» **To do**:
1. Answer these questions using the post about old hardware:
(a) On which forums did the author post the reply?
(b) What processor speed is given for the Pentium?
(c) With which operating system does the author keep the ogg audio collection?
2. Transcribe the post about old hardware, starting at "The problem isn’t old" and ending at "computer, it’s you.".
3. List every task that the author of the post about old hardware says the machine is not expected to do.

» **Passage for review**:
*** Begin section ***

The problem is all inside your head, she said to me

I wrote a quick post to the Ubuntu Forums about a week ago, in reply to a thread that asked about underestimating the abilities of hardware and Linux.

The point of my reply was masked a little in the geek details, which was a shame because I have a feeling the essence of almost everything I’ve learned over the past few years is encapsulated there.

The problem isn’t old hardware. The problem is how people look at old hardware.

If you can realign your viewpoint to see how things work best, and learn to adapt your requirements to fit that angle, an old-old-old machine is every bit as functional as a new one.

In essence, the problem isn’t the computer, it’s you.

And chances are, you just proved my point. If your initial reaction was, “Yeah, well, your 133Mhz Pentium can’t show 1024p flash videos, so into the dustbin with it” … I thank you.

I don’t expect it to run Crysis in wine, or show 1024p flash video, or recompile gcc in under an hour. It can’t. It was never meant to.

But I do expect it to double as a slideshow picture frame, while playing streaming audio and holding my meager ogg audio collection with Debian Lenny.

*** End section ***

» **Bounding box prediction data**:
*** Begin section ***

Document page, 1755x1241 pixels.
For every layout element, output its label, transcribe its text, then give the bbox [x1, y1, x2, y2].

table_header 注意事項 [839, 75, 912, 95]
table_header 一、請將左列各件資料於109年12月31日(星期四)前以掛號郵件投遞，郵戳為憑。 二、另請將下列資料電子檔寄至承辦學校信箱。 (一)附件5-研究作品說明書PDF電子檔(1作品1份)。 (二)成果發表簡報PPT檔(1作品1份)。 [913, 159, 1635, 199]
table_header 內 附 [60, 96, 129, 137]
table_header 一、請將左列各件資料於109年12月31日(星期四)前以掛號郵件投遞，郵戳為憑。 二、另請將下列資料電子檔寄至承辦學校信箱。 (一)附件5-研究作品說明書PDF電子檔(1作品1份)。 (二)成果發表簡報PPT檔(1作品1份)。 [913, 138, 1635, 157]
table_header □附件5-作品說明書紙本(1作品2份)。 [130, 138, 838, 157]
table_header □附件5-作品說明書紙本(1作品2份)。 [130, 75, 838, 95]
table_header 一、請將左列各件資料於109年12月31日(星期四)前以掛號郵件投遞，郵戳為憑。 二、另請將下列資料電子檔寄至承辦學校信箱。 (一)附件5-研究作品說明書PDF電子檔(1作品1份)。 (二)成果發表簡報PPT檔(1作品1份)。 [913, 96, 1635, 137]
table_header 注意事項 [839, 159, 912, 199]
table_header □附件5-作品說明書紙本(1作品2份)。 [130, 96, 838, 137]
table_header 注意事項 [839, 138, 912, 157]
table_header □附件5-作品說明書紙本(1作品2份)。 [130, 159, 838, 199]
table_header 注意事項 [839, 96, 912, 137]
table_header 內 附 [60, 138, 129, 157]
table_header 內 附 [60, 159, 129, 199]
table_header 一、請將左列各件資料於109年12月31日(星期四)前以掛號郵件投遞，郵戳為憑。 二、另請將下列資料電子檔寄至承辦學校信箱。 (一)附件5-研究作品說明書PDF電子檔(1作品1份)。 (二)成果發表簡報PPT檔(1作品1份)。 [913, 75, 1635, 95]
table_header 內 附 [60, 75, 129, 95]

*** End section ***

» **Task responses**:
1.
(a) The Ubuntu Forums
(b) 133Mhz
(c) Debian Lenny

2.
The problem isn’t old hardware. The problem is how people look at old hardware.

If you can realign your viewpoint to see how things work best, and learn to adapt your requirements to fit that angle, an old-old-old machine is every bit as functional as a new one.

In essence, the problem isn’t the computer, it’s you.

3.
- Run Crysis in wine
- Show 1024p flash video
- Recompile gcc in under an hour